Rick Santorum’s foreign policy is the most frightening thing I’ve ever heard. His policy is essentially this: impose crippling sanctions to impoverish people in other countries so that they cause a bloody revolution that our CIA can steer. Then all that’s left is to install a puppet dictator that will do our bidding.
This method has been used ad nauseam over the past 60 years and has done nothing but cause an endless cycle of violence and destruction. It has been used in South American, Asia, Africa and in the Middle East over and over again, and yet we are still having the same conversation. Ron Paul is the only candidate that actually wants to try something else and yet he is counted as someone outside the mainstream whose foreign policy is a weakness. Are we to deduce from that logic that using the same failed policies of the past 60 years is supposed to represent strength? This would be akin to attempting to tear down a brick wall by using one’s forehead because it would prove a great feat of strength. It sure would, but since it’s impossible you might as well just try something more appropriate. Instead of representing strength, it instead represents arrogance and a narrow view of history. Ron Paul should challenge Santorum to show examples of where CIA sponsored regime changes have lead to continued prosperity over decades. Our policies in Iraq and Iran have given us our current quagmire by overthrowing Iran’s democratically elected government in 1953. Kermit Roosevelt led operation Ajax, a CIA coup to reinstate the Shah and re-privatize the oil industry so that American and British oil companies could reap huge profits. American policy instated Saddam Hussein and yet it was seen as a noble mission to free Iraqis from his iron grip. Inversely, the Soviet Union fell not because of a war or a bloody revolution but because of economic reasons. They just couldn’t afford it anymore. Even China, while still completely authoritarian, has had to allow more freedom in their economy in order to prevent a collapse and has profited greatly from trading with the USA. There are many other problems with that scenario, too many for the scope of this article, but I raise it as an example because there is an inlet made in China where the citizens have been exposed to outside communication and know how exploited they are. It is really only a matter of time before they take a significant portion of the power back into the hands of the people.
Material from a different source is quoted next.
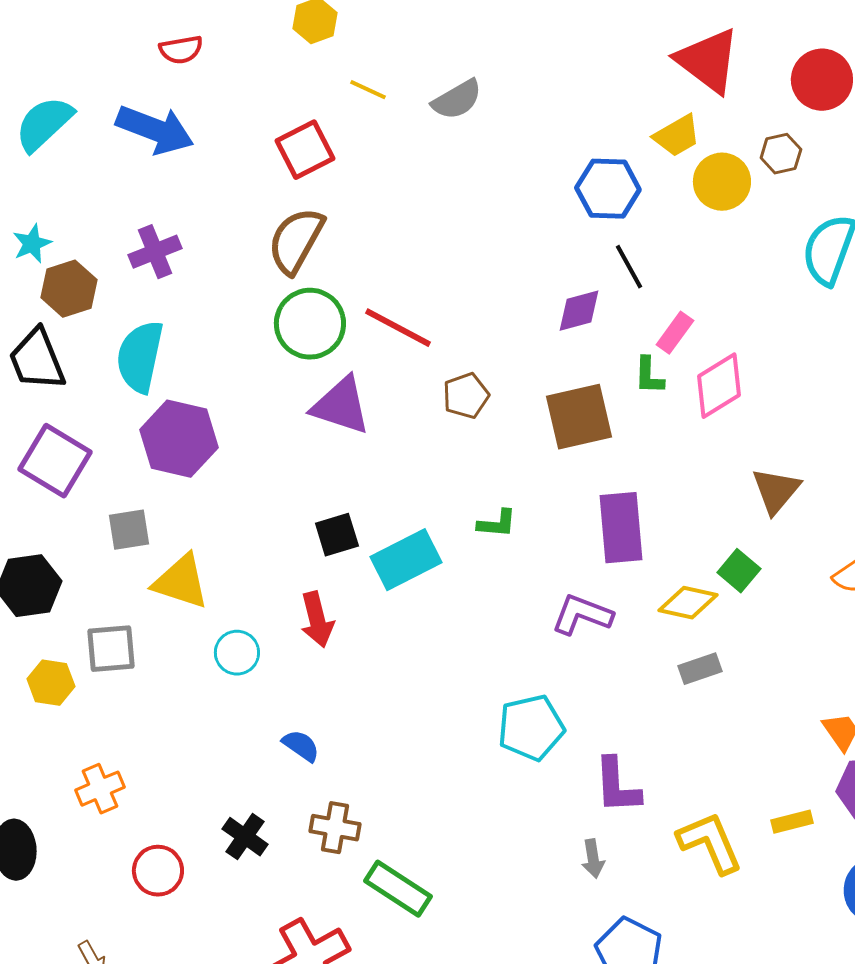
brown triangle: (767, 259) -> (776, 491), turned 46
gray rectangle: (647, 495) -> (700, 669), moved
Rick Santorum’s constant belaboring of his fear of Islamic extremists is almost comically reminiscent of the crusades. Or, it would be comical if it weren’t so frightening. His irrational fear of islam is something he’s going to have to come to terms with eventually, given that muslims make up roughly 20% of the entire world’s population. I think Santorum would be just as happy to blow off the entire eastern hemisphere and send it hurtling towards the sun. I’m sure in his mind, losing the tip of Alaska is a small price to pay. Israel, of course, can have Newt Gingrich’s moon colony and be our 51st state.
I am not a muslim, but I am with Ron Paul in my support for all people’s right to religion and self expression. There is no reason that the United States cannot stand as a nation where all people worship as they wish as long as they respect our laws, constitution and bill of rights. A non-interventionist foreign policy, something we haven’t practiced in many, many years would be not only a boon for our economy but it would be a boon for our liberties and foreign relations. People in other countries would be heartened to emulate us by adopting our constitution because of the example we would set. They would see that it’s possible for people to live side by side and worship in the way they wish without having to be ruled by an oppressive dictator who restricts individual liberties. Rick Santorum and people like him, are so blinded by their personal beliefs that they cannot even see the lessons that history has taught us. That peace cannot be and result of force. That someone has to first offer an apology and a hand of friendship before it can be accepted. He has to be willing to see that the attacks of 9/11, as dubious and full of unanswered questions as they are, were not an unprovoked frontal assault on our freedoms like that of a comic book villain hell bent on causing mischief for its own sake.
We must first start with a clean slate that treats everyone fairly and Ron Paul has a pretty good plan. No foreign aid for anyone, no undermining elections, no US sponsored regime changes, free trade with everyone, in short: no favoritism. Favoring one over another, either militarily or economically is essentially a subversive act of war. Rick Santorum thinks that this is our divine right as Americans to shape the world as we see fit and anyone who disagrees is either naive or a coward. But to undermine another country’s sovereignty because our corporations demand higher profits and not expect blowback is the most naive position possible. It’s hard to really put a finger on what Santorum believes since he only ever gets skin deep with his well rehearsed rhetoric, but it sounds like he believes he has the right to poke someone in the eye and then be insulted that they have the insolence to be angry about it.